Stored records
=-=-=
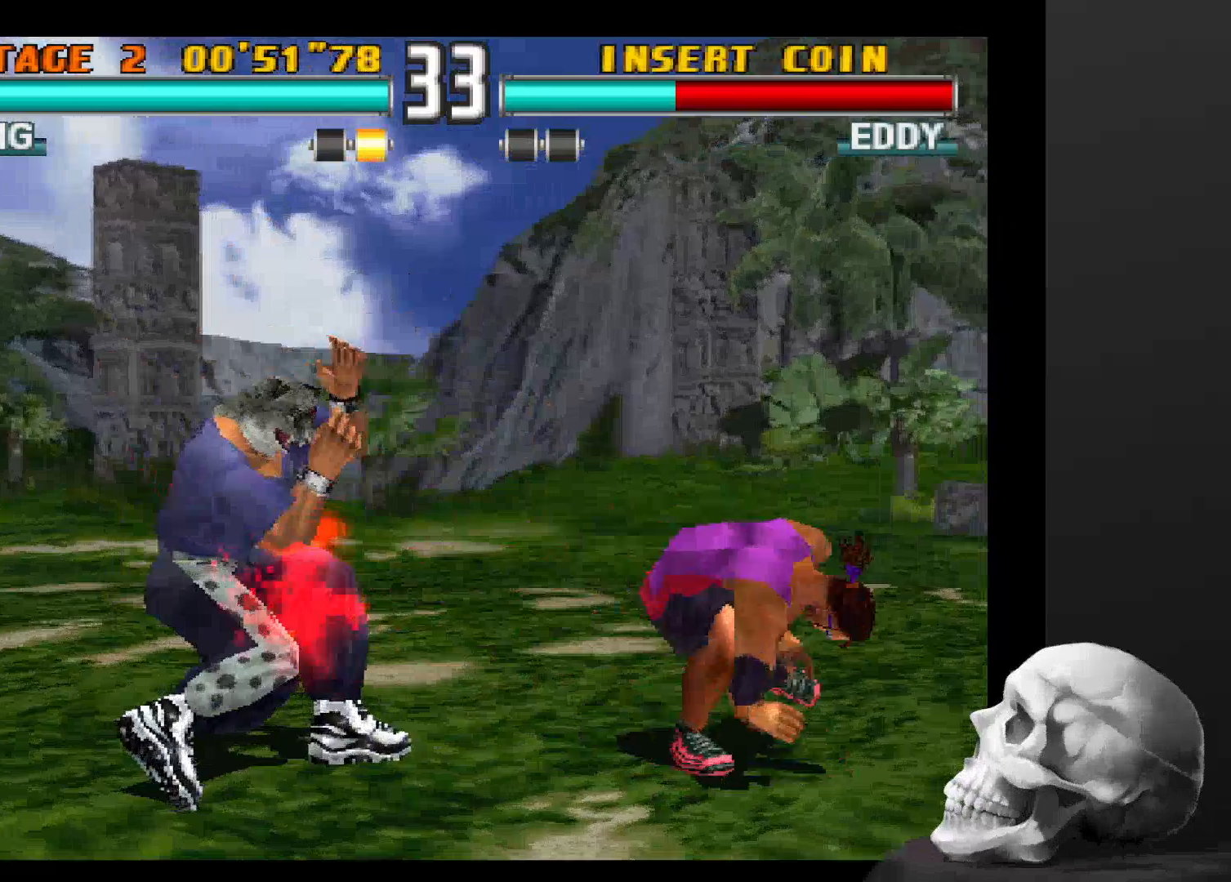
{"buttons": [], "left_stick": "center", "right_stick": "center", "events": []}
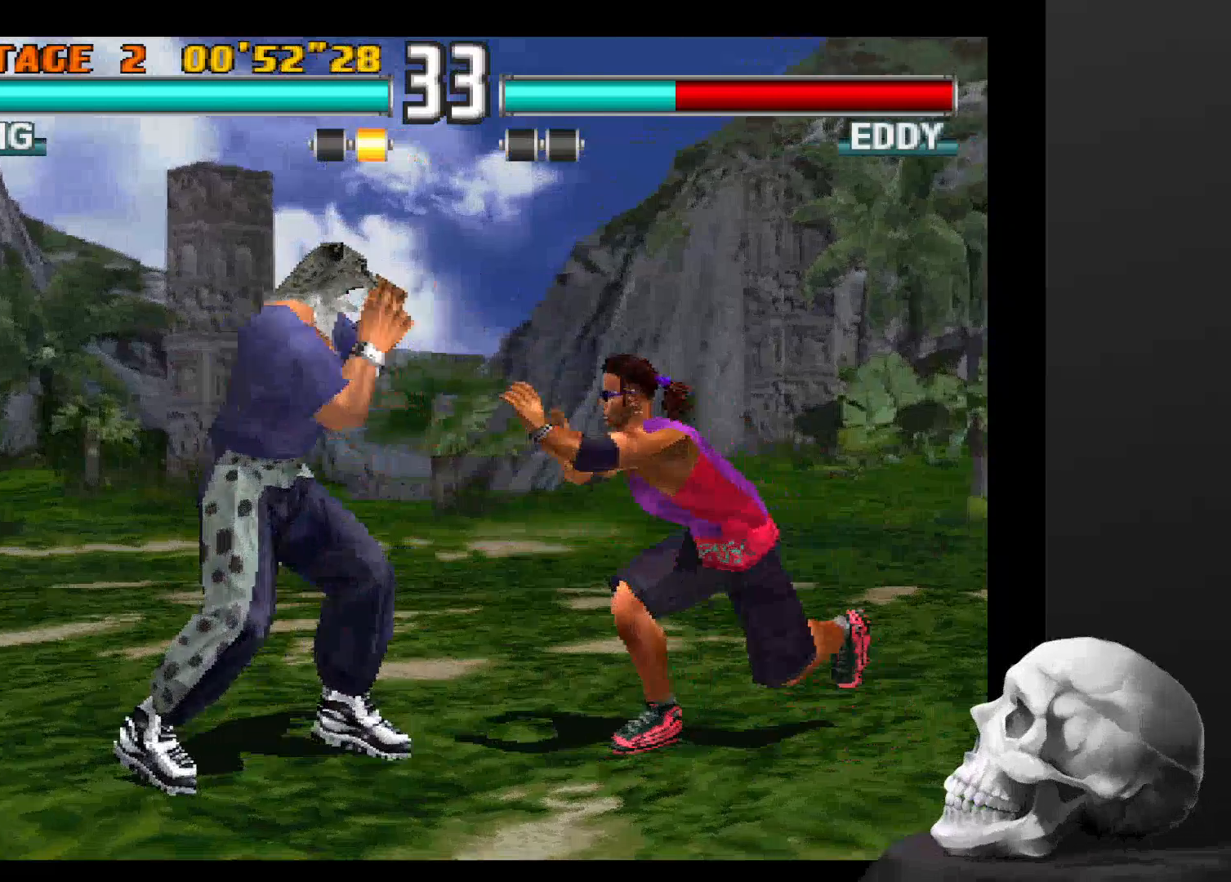
{"buttons": [], "left_stick": "center", "right_stick": "center", "events": []}
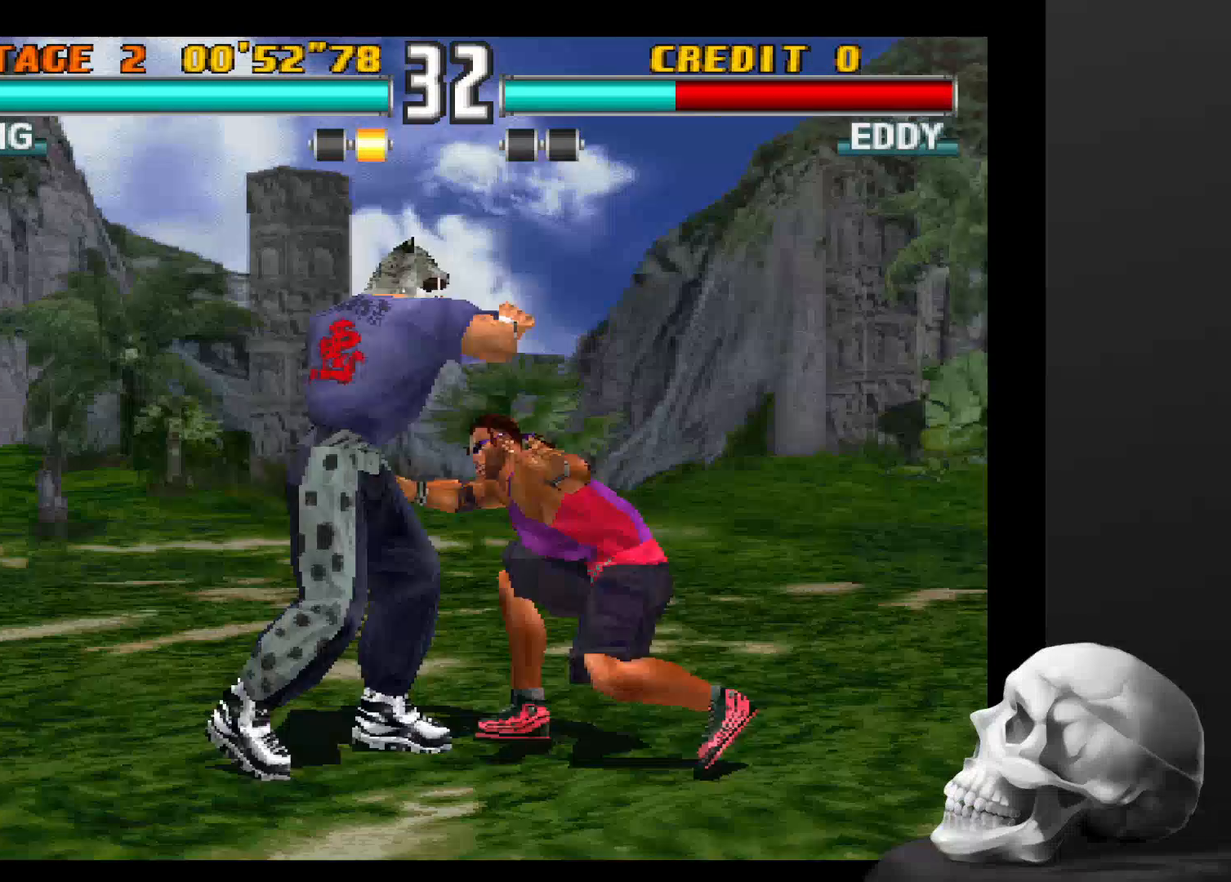
{"buttons": [], "left_stick": "center", "right_stick": "center", "events": [[33, "CIRCLE", "down"], [167, "CIRCLE", "up"]]}
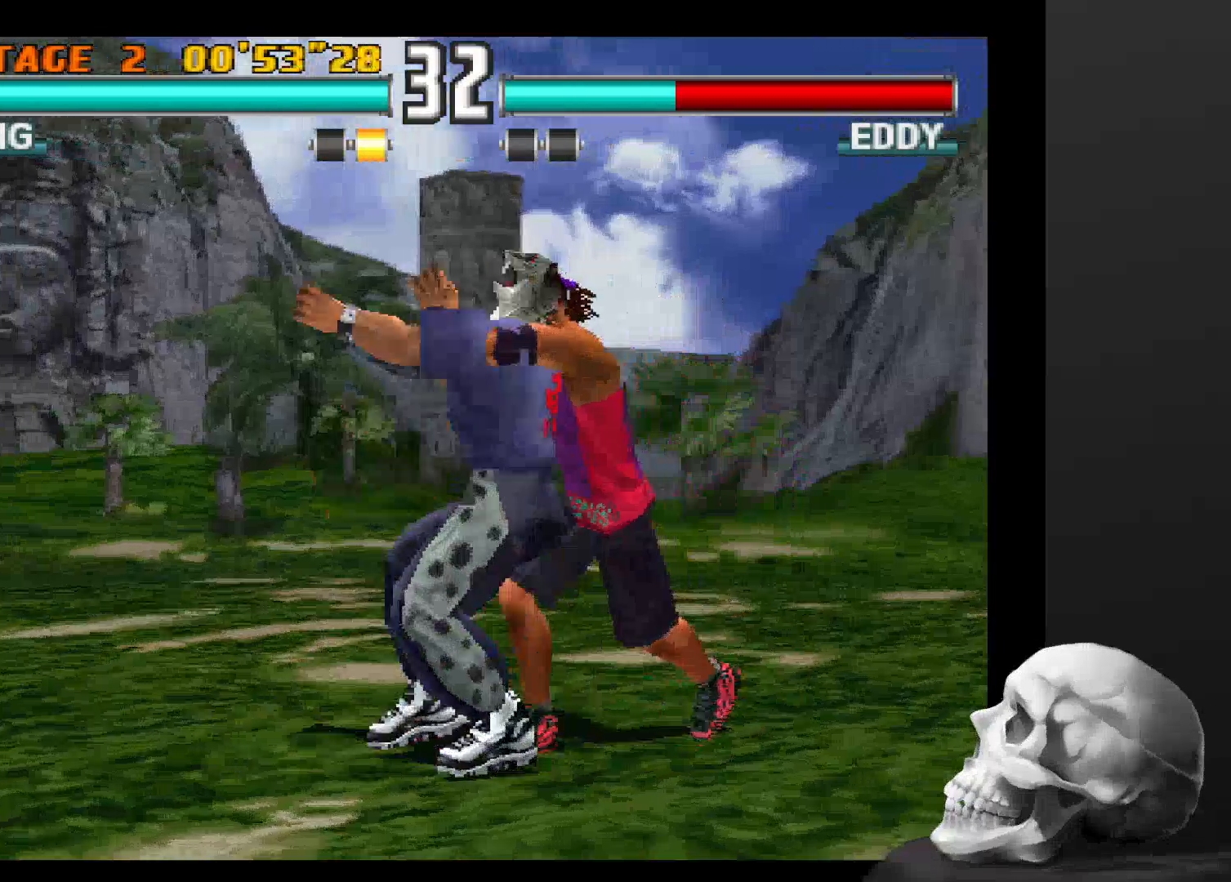
{"buttons": [], "left_stick": "center", "right_stick": "center", "events": []}
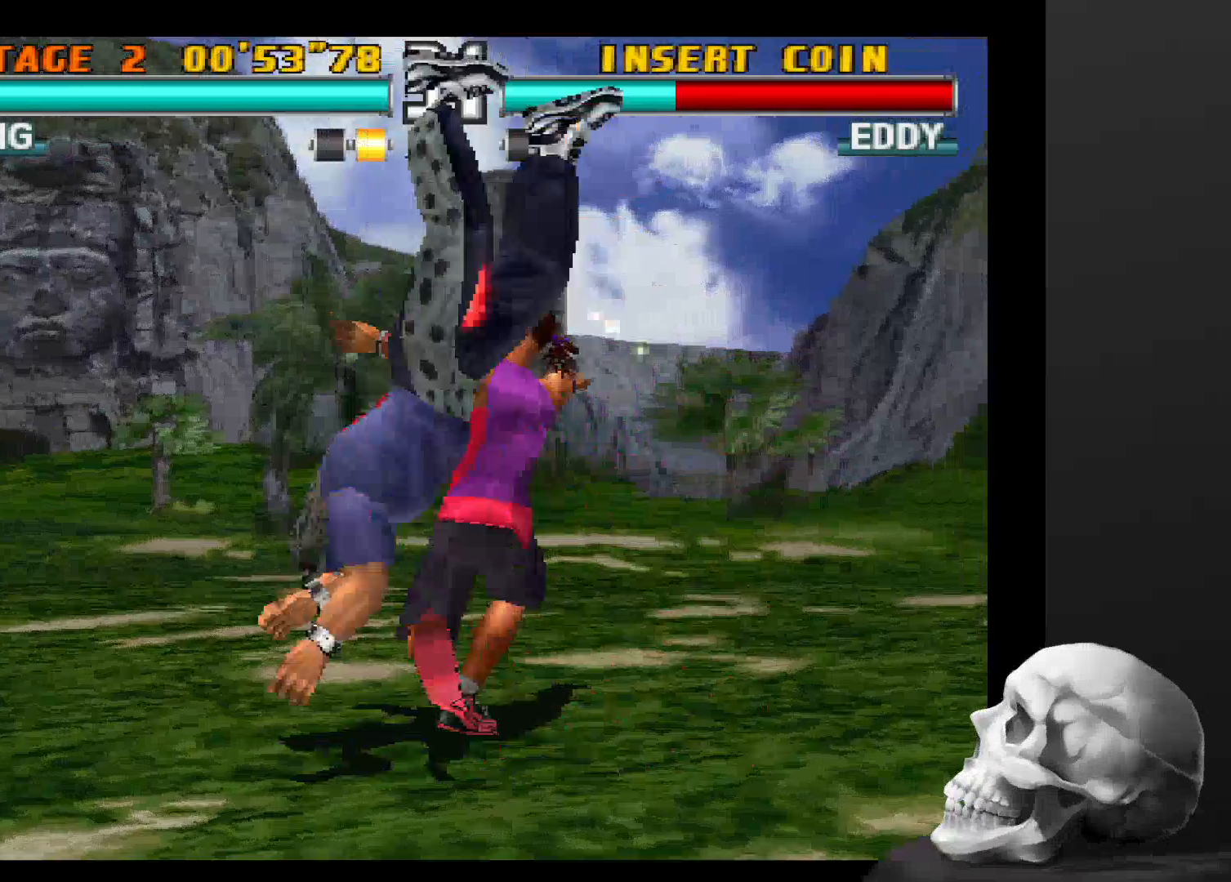
{"buttons": [], "left_stick": "center", "right_stick": "center", "events": []}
=-=-=
> [WHAT YOU SHOULD DO] Your reply must reproduce all of the entries exactly and contain no pictures.

> [TASK ANSWER]
{"buttons": [], "left_stick": "center", "right_stick": "center", "events": []}
{"buttons": [], "left_stick": "center", "right_stick": "center", "events": []}
{"buttons": [], "left_stick": "center", "right_stick": "center", "events": [[33, "CIRCLE", "down"], [167, "CIRCLE", "up"]]}
{"buttons": [], "left_stick": "center", "right_stick": "center", "events": []}
{"buttons": [], "left_stick": "center", "right_stick": "center", "events": []}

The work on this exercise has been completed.